Before Jesus ascended into heaven, Jesus made a promise to His disciples, a promise He made in many ways during their time together. “But the Comforter, even the Holy Spirit, whom the Father will send in my name, he shall teach you all things, and bring to your remembrance all that I said unto you.” In the Gospel lesson for today, this promise is repeated and Jesus tells the disciples about the connection between He and the Father, a connection that will reach out to us and make us a part of His family.
Phillip asked Jesus if He would show them the Father. “Have I been so long time with you, and dost thou not know me, Philip? he that hath seen me hath seen the Father; how sayest thou, Show us the Father?” Everything that Jesus did was the Father, because the Father abided in Jesus and Jesus abided in the Father. He went on to tell the disciples that when He abides in them and they abide in Him, they will do all that He had done.
This is an amazing promise. Jesus healed the sick and cast out demons. He told people about the love of God and forgave them their sins. He crossed over societal boundaries and broke down walls between people. He even overcame language barriers. And then He promised the disciples that they would do the same. He restored families, changed lives, and provided hope to a confused and separated world. I suppose we can think of examples of ways we have done these things. I’m sure most of us can say we have fed the poor and hungry, but Jesus did the miraculous. Have you healed a leper? Or made a paralytic walk? Or cast out any demons? Have you raised anyone from the dead? How can we do anything greater than Jesus?

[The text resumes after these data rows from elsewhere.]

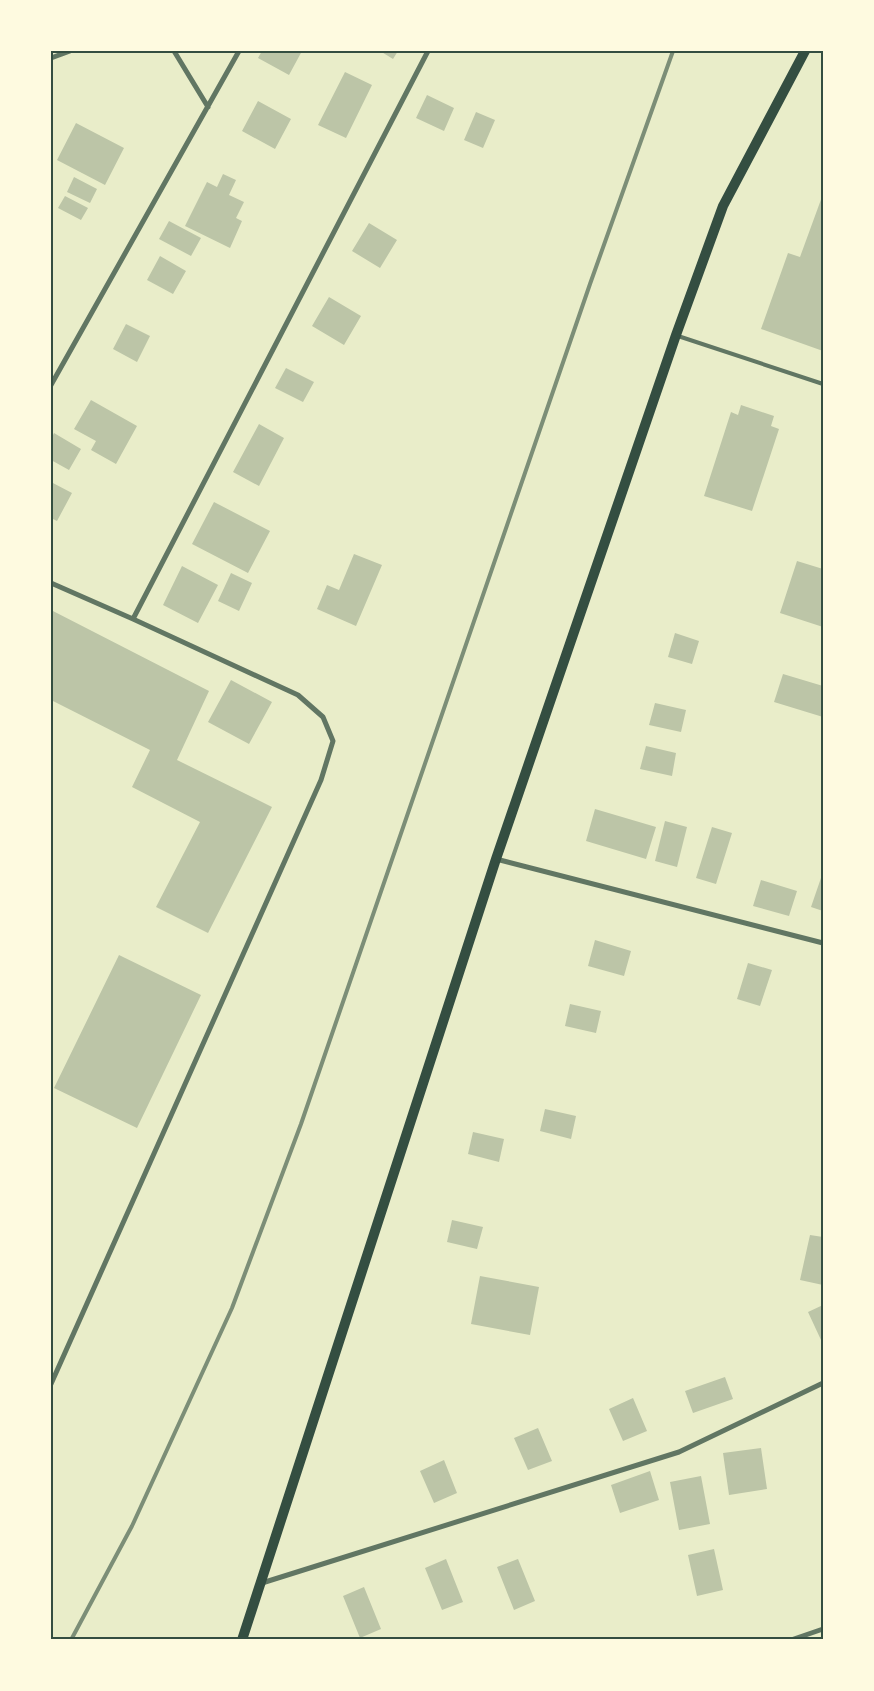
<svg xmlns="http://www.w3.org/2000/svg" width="874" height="1691" font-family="'PT Sans Narrow',sans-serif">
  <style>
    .building { fill: #bcc5a7 }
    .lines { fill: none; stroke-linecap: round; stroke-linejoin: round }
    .service { stroke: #617663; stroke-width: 4 }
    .minor { stroke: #617663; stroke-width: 5 }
    .secondary { stroke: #344e41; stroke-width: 10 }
    .rail { stroke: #7c8e77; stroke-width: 4 }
    .neatline { fill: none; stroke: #344e41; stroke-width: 2 }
  </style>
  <rect width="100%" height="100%" fill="#e9edc9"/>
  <path class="building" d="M 262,51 L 302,51 L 289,75 L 258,58 Z
    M 380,51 L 398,51 L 393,59 Z
    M 345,72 L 372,85 L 346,138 L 318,125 Z
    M 427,95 L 454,108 L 444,131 L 416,118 Z
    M 258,101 L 291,119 L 275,149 L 242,131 Z
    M 476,112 L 495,120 L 483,148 L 464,140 Z
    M 76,123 L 124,148 L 105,185 L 57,160 Z
    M 223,174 L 236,180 L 229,195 L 244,202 L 236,218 L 242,221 L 230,248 L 185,226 L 207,182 L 217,187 Z
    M 74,177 L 97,189 L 90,203 L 67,192 Z
    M 823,194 L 823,351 L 761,329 L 788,253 L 800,257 Z
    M 65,196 L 88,208 L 81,220 L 58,208 Z
    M 169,221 L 201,238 L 191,256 L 159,239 Z
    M 369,223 L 397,240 L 380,268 L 352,251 Z
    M 160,256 L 186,271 L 173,294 L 147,280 Z
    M 329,297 L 361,316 L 344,345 L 312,326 Z
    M 126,324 L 150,336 L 137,362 L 113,349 Z
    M 286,368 L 314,382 L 303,402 L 275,388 Z
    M 91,400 L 137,426 L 116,464 L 91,450 L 96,441 L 74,429 Z
    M 741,405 L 774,416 L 771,426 L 779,429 L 752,511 L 704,496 L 731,412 L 738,415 Z
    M 259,424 L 284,438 L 259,486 L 233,472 Z
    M 54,433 L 81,449 L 69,470 L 51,460 L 51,439 Z
    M 51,482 L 72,493 L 57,521 L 51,518 Z
    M 214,502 L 270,531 L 248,573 L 192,544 Z
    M 354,554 L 382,565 L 356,626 L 317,609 L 327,585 L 339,590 Z
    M 797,561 L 823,569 L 823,627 L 780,613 Z
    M 182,566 L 218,585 L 198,623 L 163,605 Z
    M 231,573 L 252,583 L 239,611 L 218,601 Z
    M 51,610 L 209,691 L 177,760 L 272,807 L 208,933 L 156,907 L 200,822 L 132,787 L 150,750 L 51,700 Z
    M 675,633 L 699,641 L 692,664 L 668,657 Z
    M 783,674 L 823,686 L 823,717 L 774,702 Z
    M 231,680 L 272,702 L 249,744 L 208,722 Z
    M 655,703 L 686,710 L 681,732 L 649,725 Z
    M 646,746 L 676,753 L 672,776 L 640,769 Z
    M 595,809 L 656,827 L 646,859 L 586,841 Z
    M 665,821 L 687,827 L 677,867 L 655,861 Z
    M 712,827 L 732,833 L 716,884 L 696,878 Z
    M 822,875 L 823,875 L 823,911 L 811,907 Z
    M 761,880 L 797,891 L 789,916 L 753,906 Z
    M 595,940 L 631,951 L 624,976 L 588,966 Z
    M 119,955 L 201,995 L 137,1128 L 54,1088 Z
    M 748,963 L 772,970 L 760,1006 L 737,999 Z
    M 570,1004 L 601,1011 L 596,1033 L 565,1026 Z
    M 545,1109 L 576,1116 L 571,1139 L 540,1131 Z
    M 473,1132 L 504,1139 L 499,1162 L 468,1154 Z
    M 452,1220 L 483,1227 L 477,1249 L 447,1242 Z
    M 810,1235 L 823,1237 L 823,1285 L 800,1280 Z
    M 480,1276 L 539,1287 L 530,1335 L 471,1324 Z
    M 823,1305 L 823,1339 L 821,1340 L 808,1312 Z
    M 725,1377 L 733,1399 L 693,1413 L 685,1391 Z
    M 633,1398 L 647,1431 L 623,1441 L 609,1409 Z
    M 538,1428 L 552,1461 L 528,1470 L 514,1438 Z
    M 761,1448 L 767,1489 L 729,1495 L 723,1453 Z
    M 444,1460 L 457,1493 L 434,1503 L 420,1471 Z
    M 650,1471 L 659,1500 L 620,1513 L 611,1485 Z
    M 701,1476 L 710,1524 L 679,1530 L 670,1482 Z
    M 714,1549 L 723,1590 L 697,1596 L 688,1555 Z
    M 446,1559 L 463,1602 L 442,1610 L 425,1568 Z
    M 518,1559 L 535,1601 L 514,1610 L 497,1567 Z
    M 364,1587 L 381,1629 L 360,1638 L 343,1596 Z"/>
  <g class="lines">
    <path class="service" d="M 678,336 L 823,384"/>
    <path class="minor" d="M 174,51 L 208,107
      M 51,58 L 70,51
      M 51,385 L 239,51
      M 51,583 L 133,619 L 298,695 L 323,717 L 333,741 L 321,780 L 51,1384
      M 133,619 L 428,51
      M 496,859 L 823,943
      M 262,1583 L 679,1452 L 823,1383
      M 791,1640 L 823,1629"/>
    <path class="secondary" d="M 242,1640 L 496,859 L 676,335 L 723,206 L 805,51"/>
    <path class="rail" d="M 71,1640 L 132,1526 L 232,1308 L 301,1124 L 590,284 L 673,51"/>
  </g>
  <rect width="874" height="1691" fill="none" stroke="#fefae0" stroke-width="105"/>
  <rect x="52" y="52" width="770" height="1586" class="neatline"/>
</svg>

These acts of grace were incredible. They were signs of God’s power in Jesus. They were mercy incarnate. But the most important thing that we have been called to do is to pronounce the Gospel of forgiveness to the world. Our task is to bring reconciliation and peace to the world. Just as we have been restored to a relationship with God through the blood of Christ, we can invite others to join us in the Garden. The gift we have been given transcends all bounds. The gifts are given to all types. The message is heard by all the nations. What was once a world divided is now made whole and one again with God’s grace.
We often talk about Pentecost being the birthday of the Church. Perhaps it is. But Pentecost is more than that; it is the day when God restored His people and gave us one language: the language of faith. We don’t have to strive after the things of the world. We don’t have to be frightened to lose everything we’ve collected. We don’t have to worry whether we’ll live to see another day because even in death we will live forever. God didn’t make it impossible for us to dwell together in this world by confusing our language, but He helped us to see that we should not strive to be gods. Instead, He gave us the most amazing gift that makes us one with Him and each other, the Spirit, who helps us to live in whatever world we have created with grace and peace.